EXERCISE DESCRIPTION:
Transcribe the data underneath exactly. No images belong in your version.

SOURCE RECORDS:
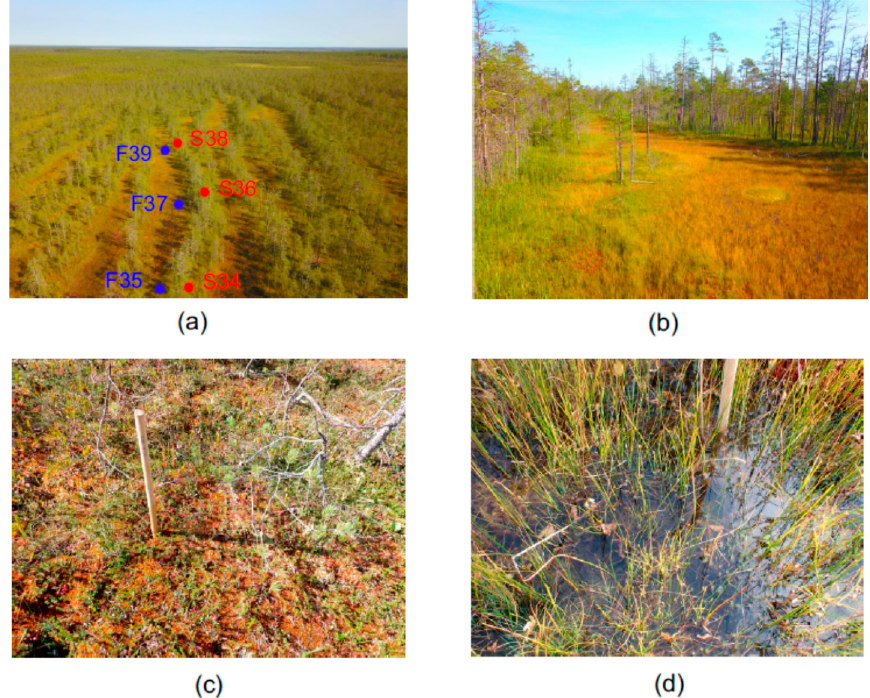
Figure 1. Aapa-type mire in Piyavochnoe mire system. ( a ) Aerial view, approximate positions of sampling sites are marked; ( b ) surface view showing a flark in center, and forest-covered strings on left and right sides; ( c ) sampling site in string; ( d ) sampling site in flark.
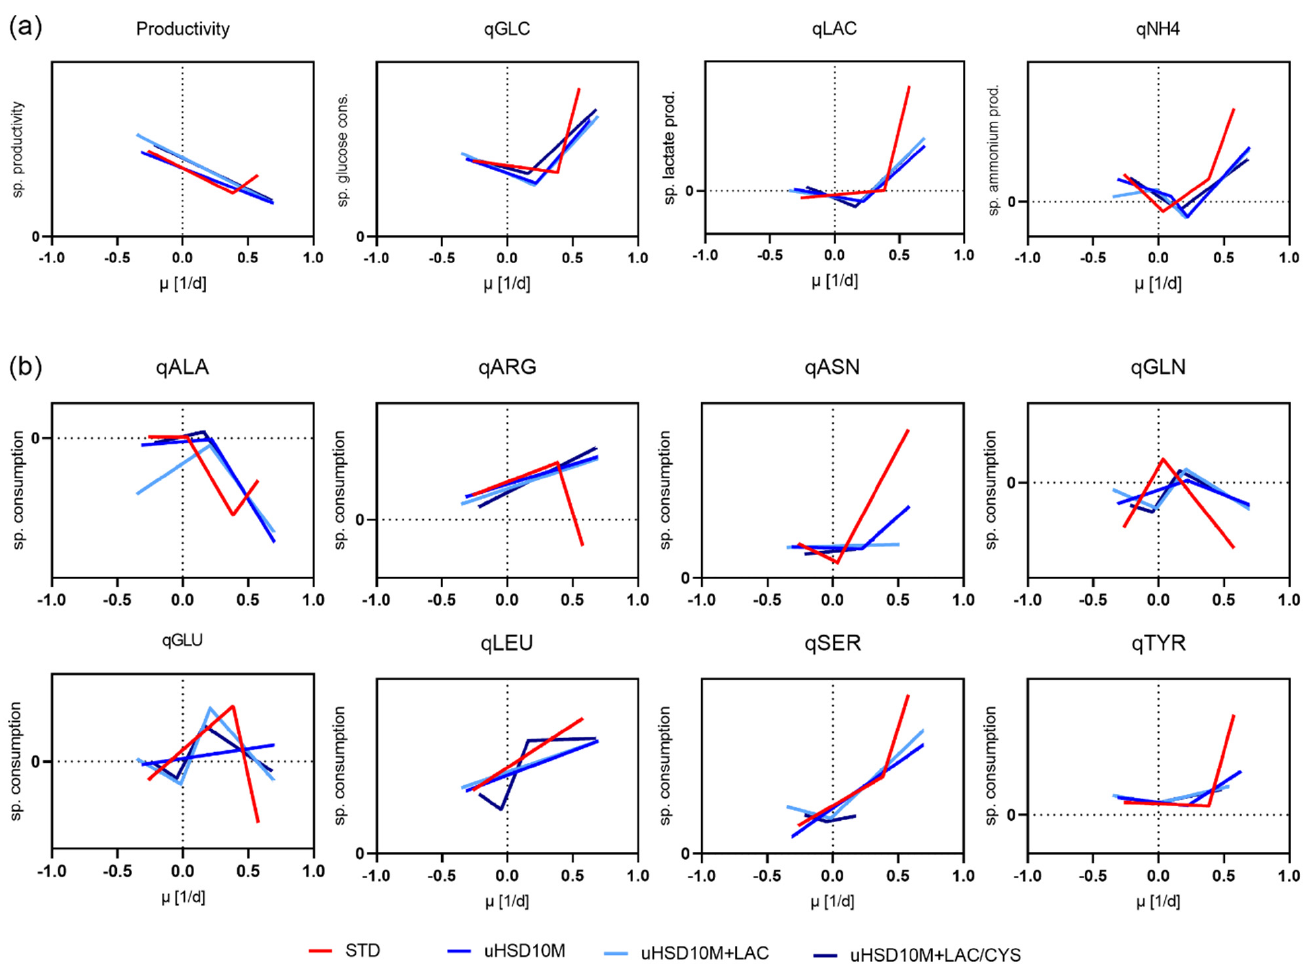
Figure 6. Comparison of segmented linear modeling for productivity and specific rates of consump- tion or release of glucose, lactate and ammonium ( a ) and for selected amino acids ( b ) for the processes: standard (2), HSD10M without supplementation (5), HSD10M with LAC supplementation (3) and HSD10M with LAC/CYS (2) supplementation. The number in the brackets shows the number of runs which were used for this analysis. Data points were cleaned before segmented modeling; therefore, some models are reduced, e.g., for the model of qSer for HSD10M + LAC/CYS. Some models resulted in less than three phases due to the F-Test, which avoids overfitting. ALA = alanine; ARG = arginine; ASN = asparagine; GLN = glutamine; GLU = glutamate, LEU = leucine; SER = serine; TYR = tyrosine. The prefix q describes the specific rates of consumption or release. STD, standard process with seeding density of 0.7 × 10 6 cells/mL; HSD10M, process with the seeding density 10 × 10 6 cells/mL; +LAC, supplemented with lactate; +LAC/CYS, supplemented with lactate and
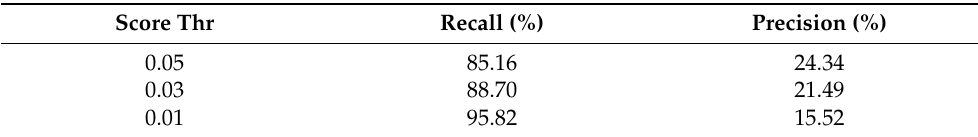
Table 2. Metrics at different score thresholds with Bilinear CNN (ResNet 34) in the first-stage coarse classification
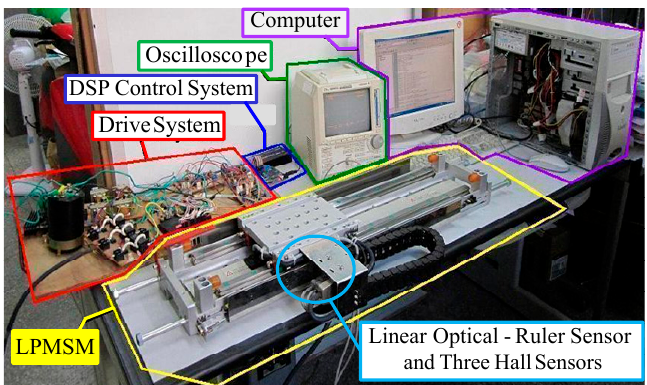
Figure 7. An experimental set-up picture of the LPMSM drive system.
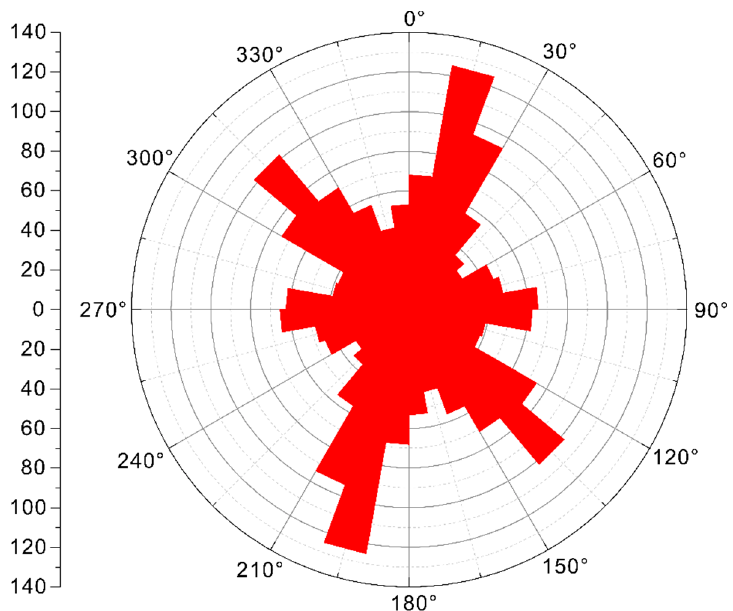
Figure 4. Tectonic fractures in outcrops. ( a ) Fractures are developed with a height of several meters on the cross-section. ( b ) Fractures are developed within the rock formation with a height of a few tens of centimeters. ( c ) Fractures show mutual crosscutting relations on the horizontal plane where Set C arrests Set D.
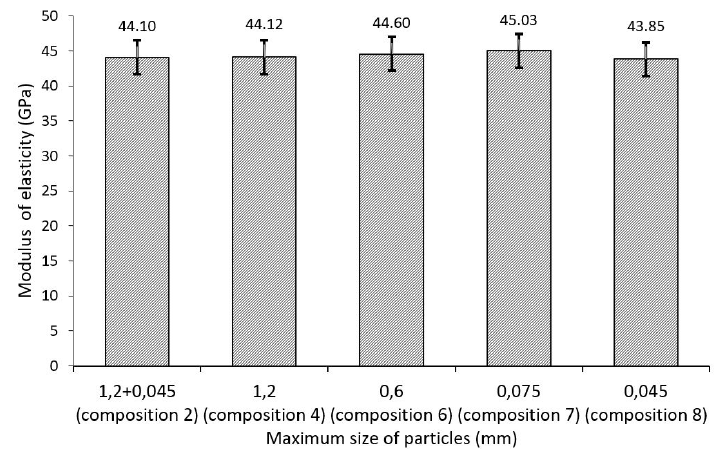
Figure 8. Influence of the maximum aggregate size in RPC elasticity modulus– Phase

SOLVED PROBLEM:
Figure 1. Aapa-type mire in Piyavochnoe mire system. ( a ) Aerial view, approximate positions of sampling sites are marked; ( b ) surface view showing a flark in center, and forest-covered strings on left and right sides; ( c ) sampling site in string; ( d ) sampling site in flark.
Figure 6. Comparison of segmented linear modeling for productivity and specific rates of consump- tion or release of glucose, lactate and ammonium ( a ) and for selected amino acids ( b ) for the processes: standard (2), HSD10M without supplementation (5), HSD10M with LAC supplementation (3) and HSD10M with LAC/CYS (2) supplementation. The number in the brackets shows the number of runs which were used for this analysis. Data points were cleaned before segmented modeling; therefore, some models are reduced, e.g., for the model of qSer for HSD10M + LAC/CYS. Some models resulted in less than three phases due to the F-Test, which avoids overfitting. ALA = alanine; ARG = arginine; ASN = asparagine; GLN = glutamine; GLU = glutamate, LEU = leucine; SER = serine; TYR = tyrosine. The prefix q describes the specific rates of consumption or release. STD, standard process with seeding density of 0.7 × 10 6 cells/mL; HSD10M, process with the seeding density 10 × 10 6 cells/mL; +LAC, supplemented with lactate; +LAC/CYS, supplemented with lactate and
Table 2. Metrics at different score thresholds with Bilinear CNN (ResNet 34) in the first-stage coarse classification
Figure 7. An experimental set-up picture of the LPMSM drive system.
Figure 4. Tectonic fractures in outcrops. ( a ) Fractures are developed with a height of several meters on the cross-section. ( b ) Fractures are developed within the rock formation with a height of a few tens of centimeters. ( c ) Fractures show mutual crosscutting relations on the horizontal plane where Set C arrests Set D.
Figure 8. Influence of the maximum aggregate size in RPC elasticity modulus– Phase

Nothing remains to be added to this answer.